Furthermore, if one were to approach such a situation with the best intention of pointing out the deadly boredom of the sermon, or of asking if anyone had noticed that most of the students were falling asleep, it may well happen, egos of the under-educated being what they are, that one is firmly disinvited from visiting that surau ever again.

Now, had that we had informed ourselves of the realities of human brain function, even as now being explored with the newest forms of brain scanning technologies as mentioned above, perhaps the young people would have shown some interest.

In any case, NOTHING can stop the forward march of science and technology, and until Muslims are willing to spend TIME and MONEY on collating their religious wisdom with the most updated of laboratory experiments, they will remain in the background of human progress, in spite of their having been given Revealed Knowledge.

Indeed, seeking knowledge has a special position in Islam. Allah swt said what means “Is one who worships devoutly during the hours of the night, prostrating himself or standing (in adoration), who takes heed of the hereafter, and who places his hope in the Mercy of his Lord (line one who does not)? Say: “Are those equal, those who know and those who do not know?” It is those who are endued with understanding that receive admonition.” (Az-Zumar: 9). Instead of focusing on knowledge seeking, we seem to be building ever bigger and more expensive housing projects surrounding the Masjidil Haram, and so on. And we are forfeiting the most effective form of da’wah, that which is confirmed by scientific evidence.
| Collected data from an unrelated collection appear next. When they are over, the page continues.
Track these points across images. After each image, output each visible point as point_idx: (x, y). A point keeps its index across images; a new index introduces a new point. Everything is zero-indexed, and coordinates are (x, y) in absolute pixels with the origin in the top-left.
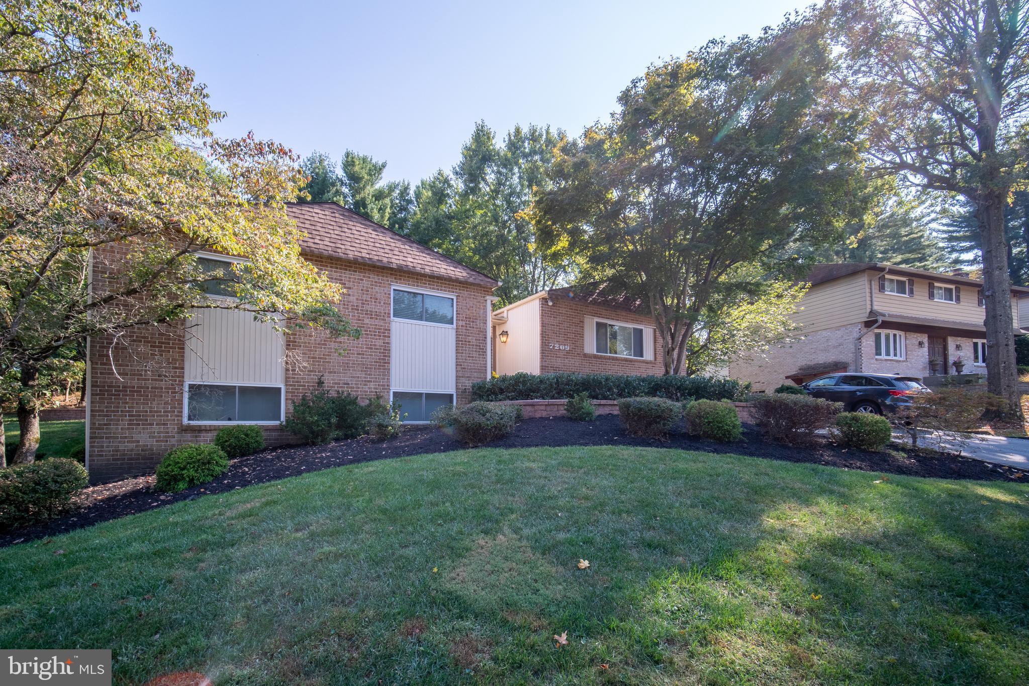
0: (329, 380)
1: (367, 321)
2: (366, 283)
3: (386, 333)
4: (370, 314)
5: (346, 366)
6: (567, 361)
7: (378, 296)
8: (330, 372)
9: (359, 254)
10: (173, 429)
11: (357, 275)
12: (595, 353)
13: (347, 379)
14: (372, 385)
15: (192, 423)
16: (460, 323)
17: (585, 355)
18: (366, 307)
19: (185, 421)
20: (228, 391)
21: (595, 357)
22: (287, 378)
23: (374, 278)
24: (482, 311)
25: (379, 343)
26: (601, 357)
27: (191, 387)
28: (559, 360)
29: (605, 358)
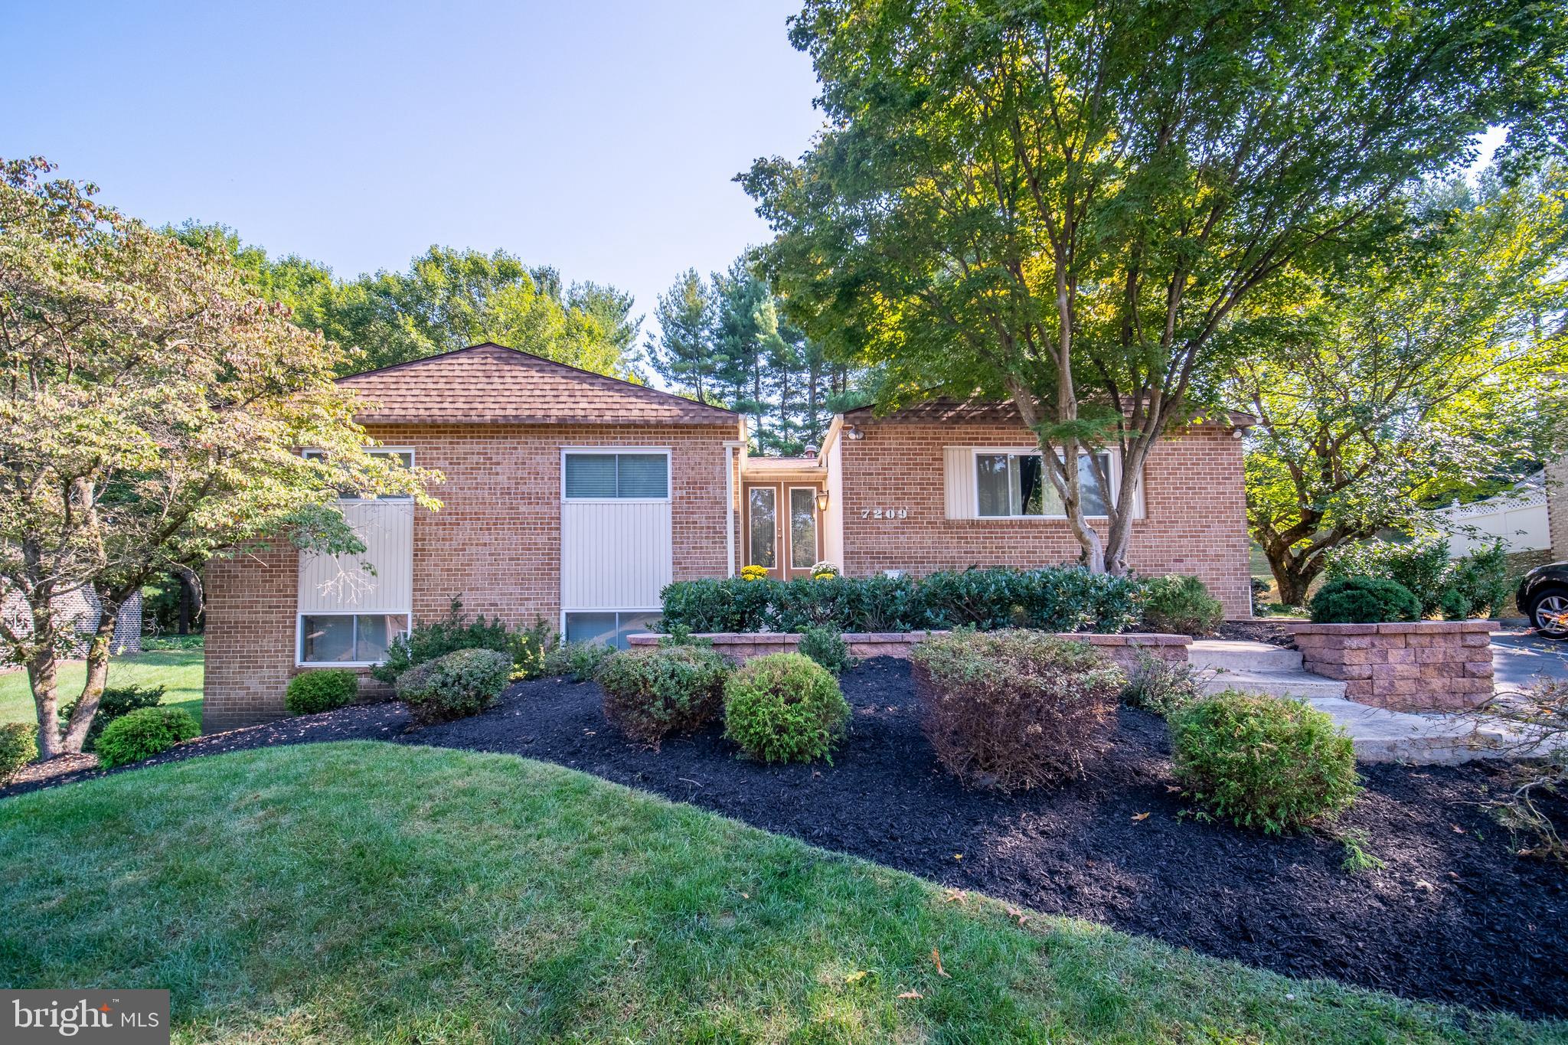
0: (468, 600)
1: (523, 509)
2: (521, 452)
3: (554, 524)
4: (527, 498)
5: (494, 578)
6: (902, 539)
7: (540, 469)
8: (471, 589)
9: (502, 413)
10: (283, 672)
11: (509, 443)
12: (976, 516)
13: (495, 598)
14: (531, 605)
15: (306, 664)
16: (678, 493)
17: (948, 525)
18: (523, 488)
19: (298, 662)
20: (345, 621)
21: (973, 524)
22: (415, 601)
23: (534, 442)
24: (718, 468)
25: (542, 539)
26: (988, 525)
27: (305, 618)
28: (884, 539)
29: (1000, 525)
Meanwhile, those pesky Americans, in spite of their mega-buck corruption and military adventures, are going right ahead with successful space visits (captained by a lady astronaut on one occasion), looking for “Higg’s boson” (the secret of how Big Bang turned into the material universe in the first place), and so on.

After our Malaysian astronaut visited space with Russian training in a Russian space ship, the Malaysian “space program” seems to have an uncertain future. What a pity. How can young people have any respect or patience with such policies? The payoff from any “space program” is in the spin-offs. We owe the entire computer revolution to the American Apollo Moon Program.

As for the Tariqah movement in Morocco, it humanizes Islam and unifies its people, without fascist paranoia from the government. Zikr can heal wounds, as many of us can testify from personal experience.

Under present Malaysian government policies, Tariqah devotees sneak along the back alleys of Kuala Lumpur and the Islamic University Campus, being very careful not to “rock the boat” or draw attention to themselves with such items as faith healing, or the barakah they pick up from the Prophet Muhammad (s.a.w) himself. They must avoid frightening the governmental powers who imagine they are in charge of the country.

What we need is zikir-based tuition study. Let the young (and old!) explore ways of “remembering Allah” to the point of group mind­fulness, empathy, and other social consciousness, stimulating right brain rather than left. If they do, many blessings can occur. The young may even drop their Mat Rempit needs in favor of something else, such as re-dedication to their obligatory prayers and other religious duties.

A certain Muslim convert wanted to explore a zikir group, but he said that before he entered that room, he wanted to know WHAT REALLY WENT ON there (a typical left-brain demand). He was told that whatever it was, it was not likely to go on anywhere else, so he would never know unless he entered of his own free will, in a state of FAITH AND TRUST. Lo and behold, it may be something new in life. Malaysian youth always love something new. Indeed, Allah’s blessings are so often a big surprise!